UND die Generationen?
Warum eigentlich sind wir ein Generationenprojekt? Gerade nicht, weil wir die Unterschiede zwischen den Generationen zementieren wollen. Wir wollen kein «Generationenframing» machen – also Vorurteile repetieren und Menschen anhand ihres Alters definieren.
Das eigene Alter macht uns Menschen nicht aus. Die Unterschiede zwischen Menschen generell sind viel grösser als Generationen-Unterschiede. Und keine Definition «der Jungen», «der Alten» und aller Generationen dazwischen trifft je auf alle zu. Diese Erkenntnis habe ich immer wieder. Etwa wenn mir gegenüber ein Mensch sitzt, der in meinem Alter ist – aber sonst so gar nichts mit mir gemeinsam hat.

Darum die Frage nochmals: Warum ein Generationenprojekt? Im Austausch von Menschen verschiedener Generationen ist klar: Da treffen verschiedene Lebenserfahrungen aufeinander. Im Dialog und der Arbeit am vielfältigen Miteinander können wir den Herausforderungen unserer Zeit begegnen.
UND die Zukunft?
Die Herausforderungen für unsere Gesellschaft könnten grösser nicht sein. Der Blick in die Zukunft macht vielen Sorgen, manchen Angst. Im Grossen können Einzelne nur selten die Welt verändern – zugleich betreffen die grossen Fragen unserer Zeit alle: Klimakrise, Krieg, Demokratien am Anschlag. Es gibt nicht einfach eine Antwort und einfache Lösungen. Es braucht viele Ansätze. Wir wollen mit UND im Kleinen Grosses bewirken. Wenn ich in die Zukunft schaue, möchte ich vier Entwicklungen hervorheben, die mir besonders am Herzen liegen (werden):
Ein Ort der Begegnung in der Region Thun – ein Zuhause für UND. Seit dem Herbst 2021 befasst sich eine Projektgruppe genau damit. Langfristig suchen wir einen Ort, der nicht nur als Arbeitsplatz für unsere Geschäftsstelle und Sitzungsort dient. Wir wollen einen Ort für alle schaffen.

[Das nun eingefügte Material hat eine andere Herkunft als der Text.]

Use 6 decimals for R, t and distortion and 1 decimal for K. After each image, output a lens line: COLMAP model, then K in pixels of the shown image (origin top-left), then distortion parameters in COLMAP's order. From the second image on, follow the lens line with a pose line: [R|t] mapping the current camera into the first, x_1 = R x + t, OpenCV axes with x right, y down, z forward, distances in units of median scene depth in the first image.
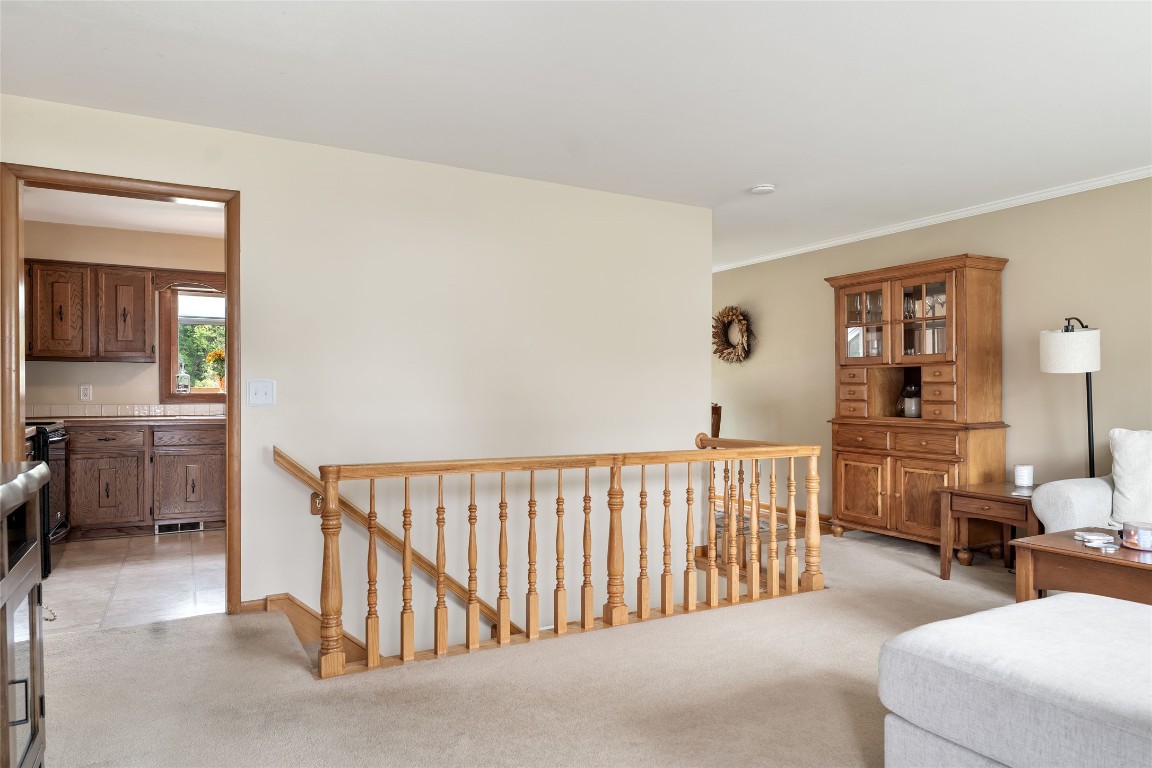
lens RADIAL K [[715.4, 0, 575.5], [0, 715.4, 393.6], [0, 0, 1]] dist [-0.001761, -0.000906]
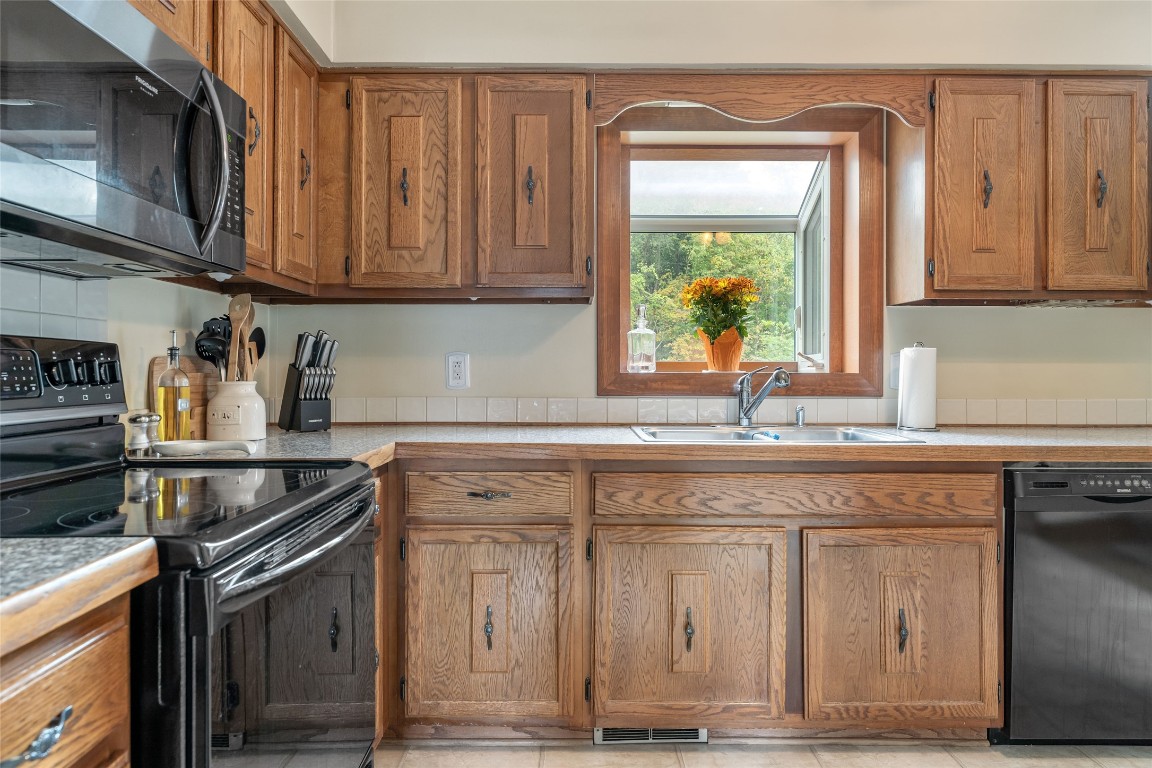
lens RADIAL K [[694.6, 0, 575.8], [0, 694.6, 363.6], [0, 0, 1]] dist [-0.001804, -0.000952]
pose [[0.874309, -0.000911, -0.485369, -0.421392], [-0.003705, 0.999957, -0.008551, -0.002772], [0.485356, 0.009275, 0.874267, 0.676117]]
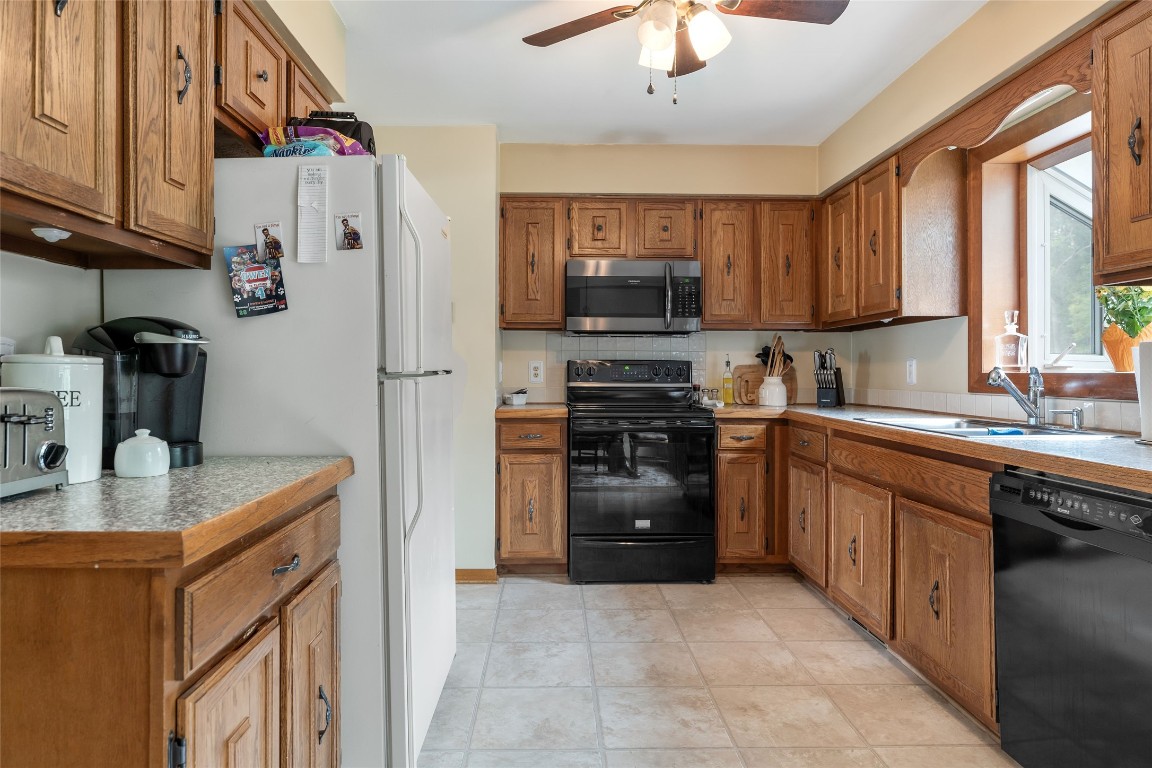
lens RADIAL K [[679.5, 0, 564.0], [0, 679.5, 375.6], [0, 0, 1]] dist [0.000061, 0.000079]
pose [[-0.462960, 0.003952, -0.886370, 0.006147], [-0.005433, 0.999959, 0.007297, -0.000876], [0.886362, 0.008194, -0.462920, 1.064929]]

Generationenverbindend denken – auch politisch: Viele Gemeinden haben Altersleitbilder. Und viele denken nun neu und wollen Generationenleitbilder erarbeiten. Hier bringen wir unsere Erfahrung ein und unterstützen Gemeinden.
Miteinander erleben, etwa beim Generationenfestival: Unser grösster Event, bekannter als der Verein selbst, begleitet uns hoffentlich noch viele Jahre. An wenigen Tagen wird UND Generationentandem ganz intensiv erlebbar.

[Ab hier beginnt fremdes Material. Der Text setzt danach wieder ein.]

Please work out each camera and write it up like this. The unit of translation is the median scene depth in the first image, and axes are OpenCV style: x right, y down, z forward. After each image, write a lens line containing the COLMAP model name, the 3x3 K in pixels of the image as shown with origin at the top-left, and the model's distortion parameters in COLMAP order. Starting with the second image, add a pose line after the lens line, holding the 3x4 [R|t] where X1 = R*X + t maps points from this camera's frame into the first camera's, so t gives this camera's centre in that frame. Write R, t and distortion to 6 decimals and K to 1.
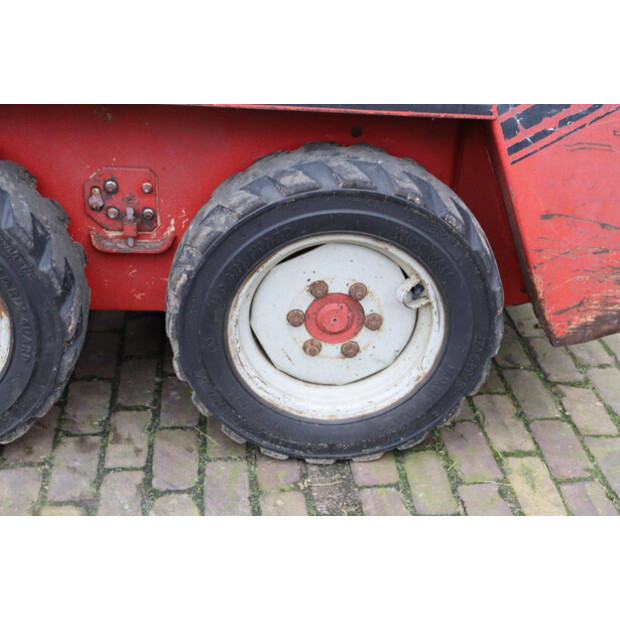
lens RADIAL K [[884.5, 0, 309.3], [0, 884.5, 307.4], [0, 0, 1]] dist [0.109964, 0.000000]
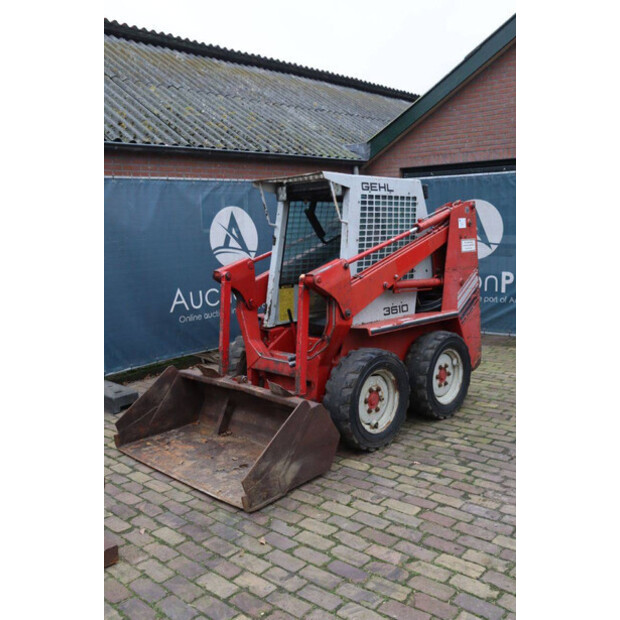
lens RADIAL K [[583.8, 0, 307.2], [0, 583.8, 320.3], [0, 0, 1]] dist [-0.088843, 0.000000]
pose [[0.735536, -0.172017, 0.655284, -1.952506], [0.399719, 0.891128, -0.214745, 0.104302], [-0.547002, 0.419882, 0.724215, -0.571355]]
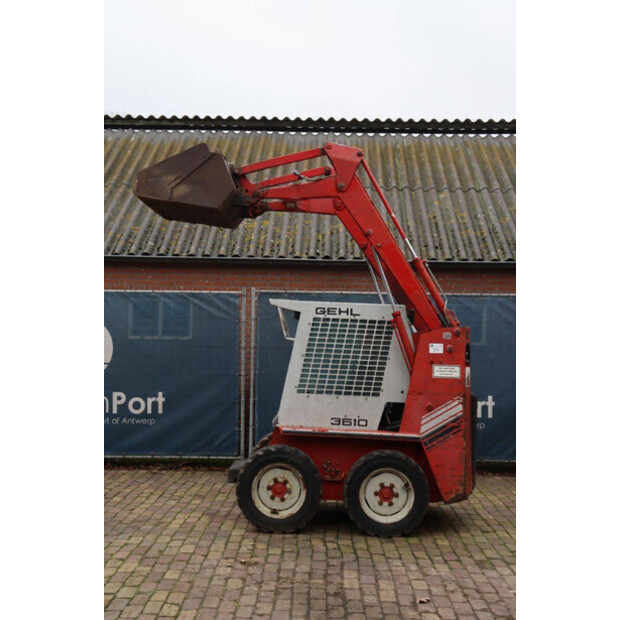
lens RADIAL K [[834.0, 0, 317.2], [0, 834.0, 334.3], [0, 0, 1]] dist [0.048471, 0.000000]
pose [[0.994487, -0.014556, -0.103847, 0.115269], [-0.040476, 0.860287, -0.508201, 1.251280], [0.096735, 0.509602, 0.854955, -2.446409]]
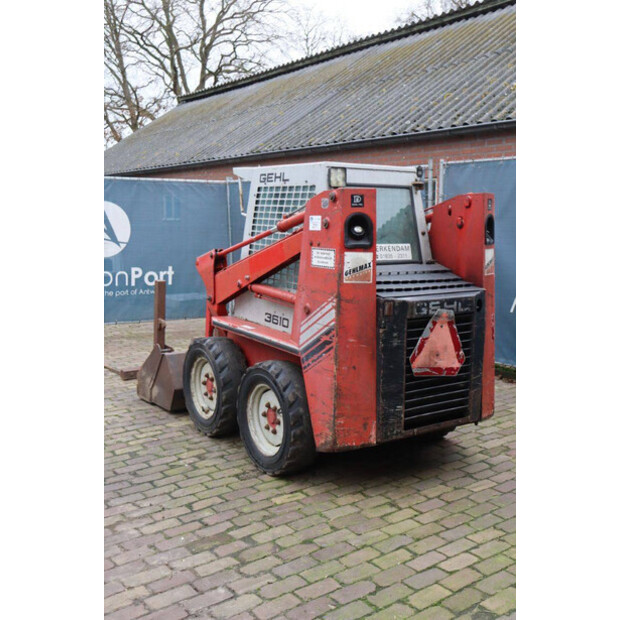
lens RADIAL K [[685.1, 0, 306.6], [0, 685.1, 315.5], [0, 0, 1]] dist [-0.037223, 0.000000]
pose [[0.520183, 0.091281, -0.849163, 1.938437], [-0.426306, 0.889300, -0.165553, 0.037057], [0.740049, 0.448121, 0.501513, -0.194894]]
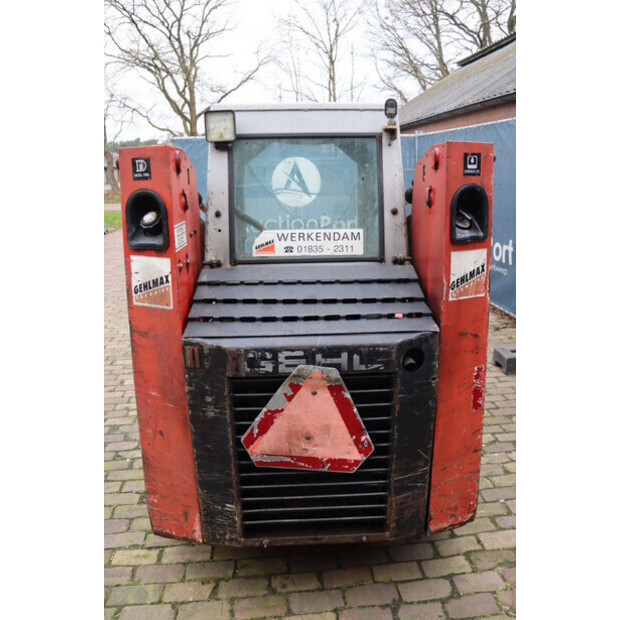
lens RADIAL K [[501.7, 0, 312.7], [0, 501.7, 314.1], [0, 0, 1]] dist [-0.153022, 0.111974]
pose [[0.003889, 0.257214, -0.966347, 1.194155], [-0.498068, 0.838458, 0.221169, -0.726528], [0.867129, 0.480446, 0.131371, 0.954058]]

Für alle – gemeinsam arbeiten: Bei UND Generationentandem arbeiten Freiwillige, Angestellte und bald auch Menschen im Rahmen von Arbeitsintegration. Wir wollen alle beteiligen, egal welche Hintergründe und Fähigkeiten sie haben. Wir sind überzeugt, dass eine Gesellschaft, in der alle etwas beitragen, eine bessere Gesellschaft ist.
Bei UND Generationentandem ist vieles möglich. Die Vielfalt macht uns aus. Ich freue mich auf alles, was da noch kommen mag.


Um das zehnjährige Bestehen von UND Generationentandem zu ehren, kam am 16. August 2022, pünktlich zur Hauptversammlung, eine Sonderausgabe heraus.
Die Sonderausgabe lässt ehemalige und aktive Mitglieder zu Wort kommen und bietet einen Einblick in das vielfältige Schaffen des Vereins. Dieser Beitrag entstand im Rahmen dieser Sonderausgabe.